Provincial / State sides
- Years: Team / Apps / (Points)
- 2008–2009: W. Province / 11 / (0)
- 2009: Boland / 6 / (0)
- 2010–2011: Golden Lions / 24 / (5)
- 2011–2012: Griquas / 2 / (0)
- 2012–2016: Scarlets / 91 / (5)
- 2016–2019: Cardiff Blues / 69 / (5)
- 2019-: Colomiers / 12 / (0)
- Correct as of 21 May 2020

Super Rugby
- Years: Team / Apps / (Points)
- 2010–2011: Lions / 8 / (0)
- 2012: Cheetahs / 12 / (0)
- Correct as of 16 July 2012

= George Earle (rugby union) =

South African rugby union footballer

George Earle (born 9 January 1987) is a South African rugby union footballer. His regular playing position is lock.

==Career==
Earle represented the Cheetahs in Super Rugby and the Griquas in the Currie Cup having previously played for Western Province, Boland Cavaliers and the Golden Lions. In May 2012 he signed for the Welsh regional team the Scarlets for the 2012–2013 season.

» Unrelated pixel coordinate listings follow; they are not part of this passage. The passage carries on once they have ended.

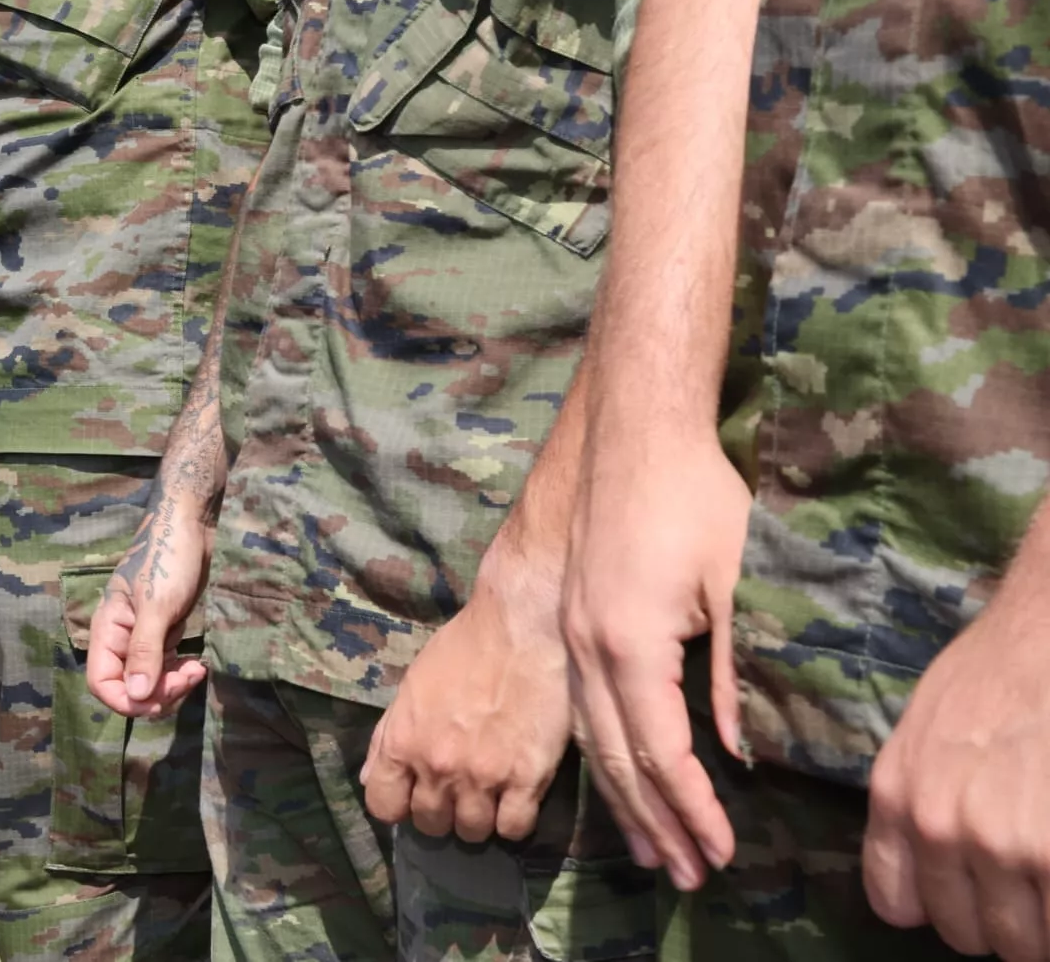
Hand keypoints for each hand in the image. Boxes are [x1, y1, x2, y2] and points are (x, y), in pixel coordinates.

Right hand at [87, 497, 211, 719]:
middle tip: (187, 679)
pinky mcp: (164, 635)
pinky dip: (180, 675)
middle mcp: (121, 639)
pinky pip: (166, 670)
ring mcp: (143, 638)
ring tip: (196, 671)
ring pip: (149, 683)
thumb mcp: (156, 605)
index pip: (101, 683)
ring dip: (171, 688)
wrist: (191, 526)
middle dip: (156, 695)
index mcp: (108, 630)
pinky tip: (197, 665)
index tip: (158, 699)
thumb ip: (144, 652)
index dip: (125, 700)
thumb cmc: (168, 558)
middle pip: (127, 689)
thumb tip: (136, 697)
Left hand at [362, 560, 570, 842]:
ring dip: (478, 818)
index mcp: (404, 743)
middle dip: (441, 811)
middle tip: (457, 789)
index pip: (384, 807)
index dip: (398, 805)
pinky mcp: (528, 779)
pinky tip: (516, 797)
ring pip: (472, 832)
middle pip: (430, 824)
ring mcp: (484, 777)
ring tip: (489, 793)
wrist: (521, 627)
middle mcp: (438, 767)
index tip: (414, 794)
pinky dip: (514, 820)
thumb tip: (371, 779)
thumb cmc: (463, 649)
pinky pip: (514, 829)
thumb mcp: (412, 687)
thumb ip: (388, 738)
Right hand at [563, 432, 750, 889]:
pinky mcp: (573, 620)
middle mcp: (587, 648)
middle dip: (654, 822)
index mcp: (627, 642)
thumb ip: (733, 671)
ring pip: (591, 738)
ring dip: (623, 800)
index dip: (691, 808)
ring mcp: (573, 634)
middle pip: (616, 757)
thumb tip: (737, 750)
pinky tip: (620, 777)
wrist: (635, 432)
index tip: (721, 854)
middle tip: (686, 877)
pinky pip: (583, 709)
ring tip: (650, 851)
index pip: (660, 749)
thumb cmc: (695, 496)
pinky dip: (604, 756)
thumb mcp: (734, 583)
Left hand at [864, 595, 1049, 958]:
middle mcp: (942, 827)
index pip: (898, 906)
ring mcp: (1006, 845)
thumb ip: (918, 805)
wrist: (1049, 635)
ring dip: (1044, 921)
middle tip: (1029, 882)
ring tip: (1048, 872)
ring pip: (1026, 944)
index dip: (942, 907)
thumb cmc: (995, 676)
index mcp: (899, 798)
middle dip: (1004, 918)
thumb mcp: (923, 735)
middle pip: (970, 934)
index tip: (971, 894)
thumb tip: (939, 871)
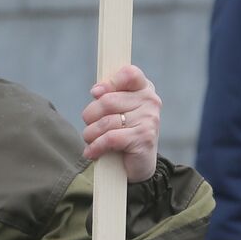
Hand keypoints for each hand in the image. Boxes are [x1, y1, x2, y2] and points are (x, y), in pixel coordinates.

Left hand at [80, 64, 161, 181]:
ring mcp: (149, 119)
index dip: (109, 83)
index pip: (129, 74)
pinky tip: (92, 152)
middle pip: (107, 100)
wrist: (138, 165)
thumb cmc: (123, 133)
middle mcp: (150, 101)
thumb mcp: (117, 110)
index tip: (96, 93)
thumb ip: (109, 95)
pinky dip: (96, 146)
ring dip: (90, 134)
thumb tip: (96, 91)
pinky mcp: (144, 138)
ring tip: (90, 140)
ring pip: (106, 121)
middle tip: (90, 127)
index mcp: (144, 89)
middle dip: (90, 116)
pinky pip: (110, 138)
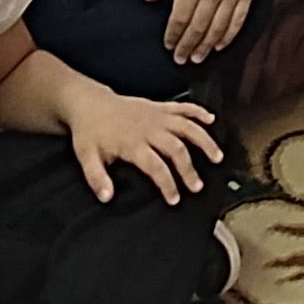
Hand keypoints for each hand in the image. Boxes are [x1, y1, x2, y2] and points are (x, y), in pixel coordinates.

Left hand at [64, 81, 222, 204]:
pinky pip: (182, 107)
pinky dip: (198, 112)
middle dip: (189, 169)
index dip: (167, 183)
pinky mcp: (159, 106)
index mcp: (132, 142)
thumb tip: (107, 198)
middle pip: (176, 148)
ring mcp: (156, 115)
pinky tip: (211, 119)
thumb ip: (96, 178)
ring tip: (217, 156)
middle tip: (197, 187)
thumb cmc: (89, 133)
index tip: (175, 199)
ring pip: (186, 126)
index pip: (155, 166)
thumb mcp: (86, 157)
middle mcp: (149, 128)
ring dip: (203, 140)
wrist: (89, 103)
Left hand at [144, 0, 267, 63]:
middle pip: (197, 27)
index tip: (168, 45)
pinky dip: (227, 37)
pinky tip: (218, 46)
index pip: (180, 16)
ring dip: (205, 47)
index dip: (173, 35)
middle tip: (180, 59)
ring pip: (217, 29)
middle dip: (187, 46)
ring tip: (197, 59)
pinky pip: (237, 21)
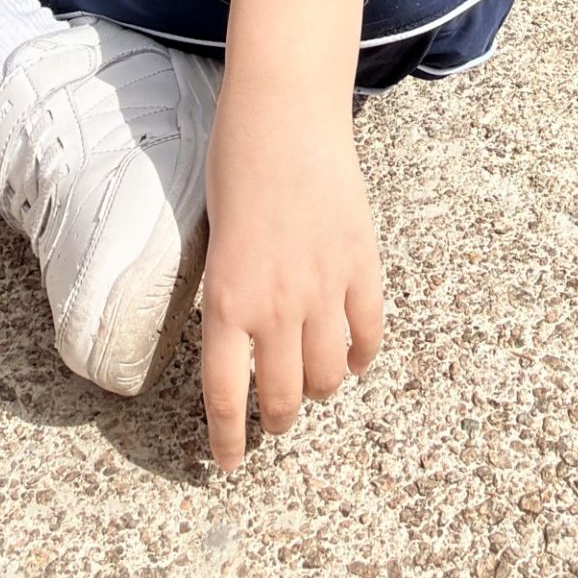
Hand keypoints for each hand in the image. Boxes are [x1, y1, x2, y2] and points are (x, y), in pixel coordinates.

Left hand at [200, 73, 382, 469]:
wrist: (283, 113)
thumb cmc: (234, 163)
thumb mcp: (211, 237)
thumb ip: (226, 292)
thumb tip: (239, 334)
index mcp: (224, 301)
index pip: (225, 395)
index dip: (229, 439)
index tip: (228, 463)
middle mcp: (274, 306)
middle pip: (281, 396)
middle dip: (275, 422)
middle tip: (272, 424)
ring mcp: (323, 288)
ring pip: (326, 375)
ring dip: (317, 390)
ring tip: (310, 387)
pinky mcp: (361, 265)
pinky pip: (366, 331)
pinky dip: (359, 354)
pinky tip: (350, 359)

In 2016, Earle received an 8-week ban, following a red card for 'making contact with [the] eye' playing Bath in the European Rugby Challenge Cup. Earle appealed the ban, but the committee upheld it.

On 7 April 2016, Earle signed for Pro 14 rivals Cardiff Blues ahead of the 2016–17 season. He subsequently signed a new deal to stay with Cardiff until the end of the 2018–19 season.

On 6 May 2019, Earle left Cardiff to sign for Pro D2 side Colomiers in France ahead of the 2019–20 season.